The RBI holds 625.2 tonnes of gold, forming 6.6 per cent of its forex reserves, said the World Gold Council (WGC) in a report based on data central banks shared with the International Monetary Fund about their holdings last week.
RBI was a modest player in buying gold abroad compared to other major central banks, adding to its reserve in October after a gap of five months. However, it became the sixth largest buyer when it purchased 25.2 tonnes in first 10 months of 2019 to hedge government’s sovereign gold bond issue.
The central banks of China, Russia, Kazakhstan, Turkey, Poland bought more than India in 2019. "In November, central banks reported adding 27.9 tonnes, on a net basis. On a year-to-date basis, this brings cumulative net purchases to 570.2t, 11 per cent higher the same period in 2018 (515.2t)," according to the WGC.
In 2019, Uzbekistan and Venezuela sold 16.6 tonnes and 30.3 tonnes of gold.
Institutional investors in exchange traded funds (ETF) were the second biggest buyers of gold in 2019. Retail demand for jewellery and investments continued to be high, but ETFs overtook them by buying 400 tonnes in 2019.
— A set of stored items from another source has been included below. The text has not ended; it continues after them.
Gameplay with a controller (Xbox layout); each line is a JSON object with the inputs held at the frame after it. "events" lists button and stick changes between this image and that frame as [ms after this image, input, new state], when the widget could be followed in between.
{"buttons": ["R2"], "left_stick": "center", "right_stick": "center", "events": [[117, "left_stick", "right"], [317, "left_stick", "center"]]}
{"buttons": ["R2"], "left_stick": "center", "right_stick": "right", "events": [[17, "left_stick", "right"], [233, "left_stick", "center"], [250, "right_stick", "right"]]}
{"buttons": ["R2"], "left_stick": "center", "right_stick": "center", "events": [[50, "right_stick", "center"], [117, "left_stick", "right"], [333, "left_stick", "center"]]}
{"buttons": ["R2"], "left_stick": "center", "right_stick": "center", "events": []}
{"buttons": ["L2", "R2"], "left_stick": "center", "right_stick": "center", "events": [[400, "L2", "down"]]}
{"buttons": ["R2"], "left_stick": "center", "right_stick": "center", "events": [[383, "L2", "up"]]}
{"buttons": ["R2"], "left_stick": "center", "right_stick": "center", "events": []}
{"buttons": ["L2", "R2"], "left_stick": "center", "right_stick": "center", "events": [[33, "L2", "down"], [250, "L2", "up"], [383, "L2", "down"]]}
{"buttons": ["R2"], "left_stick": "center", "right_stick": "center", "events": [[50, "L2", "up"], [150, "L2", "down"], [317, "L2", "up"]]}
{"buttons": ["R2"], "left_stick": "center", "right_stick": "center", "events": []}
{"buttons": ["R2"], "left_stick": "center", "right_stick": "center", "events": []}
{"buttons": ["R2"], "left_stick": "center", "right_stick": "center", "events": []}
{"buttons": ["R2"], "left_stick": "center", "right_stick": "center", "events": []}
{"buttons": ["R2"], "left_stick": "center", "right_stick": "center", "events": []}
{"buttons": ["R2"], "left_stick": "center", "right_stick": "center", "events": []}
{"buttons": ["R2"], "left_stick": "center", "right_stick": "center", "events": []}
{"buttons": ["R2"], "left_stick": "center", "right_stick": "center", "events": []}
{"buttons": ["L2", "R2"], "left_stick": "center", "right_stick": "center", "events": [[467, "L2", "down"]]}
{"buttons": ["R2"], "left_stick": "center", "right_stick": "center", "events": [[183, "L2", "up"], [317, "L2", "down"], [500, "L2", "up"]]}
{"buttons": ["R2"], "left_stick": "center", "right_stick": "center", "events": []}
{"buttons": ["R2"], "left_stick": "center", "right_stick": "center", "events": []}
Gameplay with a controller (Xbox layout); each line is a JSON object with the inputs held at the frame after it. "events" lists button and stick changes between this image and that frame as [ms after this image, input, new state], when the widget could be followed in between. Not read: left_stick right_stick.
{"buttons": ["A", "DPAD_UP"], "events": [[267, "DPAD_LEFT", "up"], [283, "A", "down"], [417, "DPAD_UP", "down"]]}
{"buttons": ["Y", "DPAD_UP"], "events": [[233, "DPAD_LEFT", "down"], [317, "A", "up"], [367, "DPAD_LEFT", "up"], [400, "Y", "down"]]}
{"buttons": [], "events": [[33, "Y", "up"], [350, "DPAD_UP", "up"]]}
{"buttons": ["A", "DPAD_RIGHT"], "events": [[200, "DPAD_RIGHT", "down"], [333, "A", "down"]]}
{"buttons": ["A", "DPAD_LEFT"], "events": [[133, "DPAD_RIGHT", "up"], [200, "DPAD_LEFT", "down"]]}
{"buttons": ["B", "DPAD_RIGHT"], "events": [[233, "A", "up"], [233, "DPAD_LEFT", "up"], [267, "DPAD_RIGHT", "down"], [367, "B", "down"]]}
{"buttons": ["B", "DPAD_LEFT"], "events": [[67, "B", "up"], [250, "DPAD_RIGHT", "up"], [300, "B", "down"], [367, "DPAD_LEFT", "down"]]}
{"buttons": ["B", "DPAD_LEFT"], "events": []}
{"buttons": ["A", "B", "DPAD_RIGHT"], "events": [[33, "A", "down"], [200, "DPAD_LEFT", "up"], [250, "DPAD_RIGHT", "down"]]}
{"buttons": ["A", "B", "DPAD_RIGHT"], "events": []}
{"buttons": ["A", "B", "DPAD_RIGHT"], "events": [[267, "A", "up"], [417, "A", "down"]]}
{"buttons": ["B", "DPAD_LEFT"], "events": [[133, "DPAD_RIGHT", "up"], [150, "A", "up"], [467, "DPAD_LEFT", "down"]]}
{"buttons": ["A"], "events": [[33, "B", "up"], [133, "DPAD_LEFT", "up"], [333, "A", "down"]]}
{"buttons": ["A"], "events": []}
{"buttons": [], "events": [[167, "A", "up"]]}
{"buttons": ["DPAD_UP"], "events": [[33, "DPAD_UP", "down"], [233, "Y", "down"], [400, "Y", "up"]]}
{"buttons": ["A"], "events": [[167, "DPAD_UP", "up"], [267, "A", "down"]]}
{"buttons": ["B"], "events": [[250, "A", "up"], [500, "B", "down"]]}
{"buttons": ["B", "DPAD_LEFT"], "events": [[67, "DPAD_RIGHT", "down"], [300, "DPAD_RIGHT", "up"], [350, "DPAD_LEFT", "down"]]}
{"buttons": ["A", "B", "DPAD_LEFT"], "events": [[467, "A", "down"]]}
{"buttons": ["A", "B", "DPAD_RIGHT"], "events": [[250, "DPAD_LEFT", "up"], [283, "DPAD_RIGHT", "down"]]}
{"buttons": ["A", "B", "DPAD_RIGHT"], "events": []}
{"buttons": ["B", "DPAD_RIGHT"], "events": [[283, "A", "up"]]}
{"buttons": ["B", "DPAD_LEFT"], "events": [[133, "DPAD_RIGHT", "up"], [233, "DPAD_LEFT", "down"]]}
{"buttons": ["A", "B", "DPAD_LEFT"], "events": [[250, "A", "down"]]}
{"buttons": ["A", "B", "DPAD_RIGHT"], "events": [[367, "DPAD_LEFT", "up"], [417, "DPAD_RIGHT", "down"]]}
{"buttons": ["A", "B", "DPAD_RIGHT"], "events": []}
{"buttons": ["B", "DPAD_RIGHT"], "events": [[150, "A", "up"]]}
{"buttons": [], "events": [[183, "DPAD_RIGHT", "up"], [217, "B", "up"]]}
The WGC report said ETFs will continue to buy gold in 2020. It said that, “Though most global equity indices finished the year at or near all-time highs, gold shone, realising its strongest price increase in ten years. The strength of gold was mainly the by-product of a dovish shift in monetary policy. Our research indicates that a shift from a hawkish or neutral stance to a dovish one has historically led gold to outperform."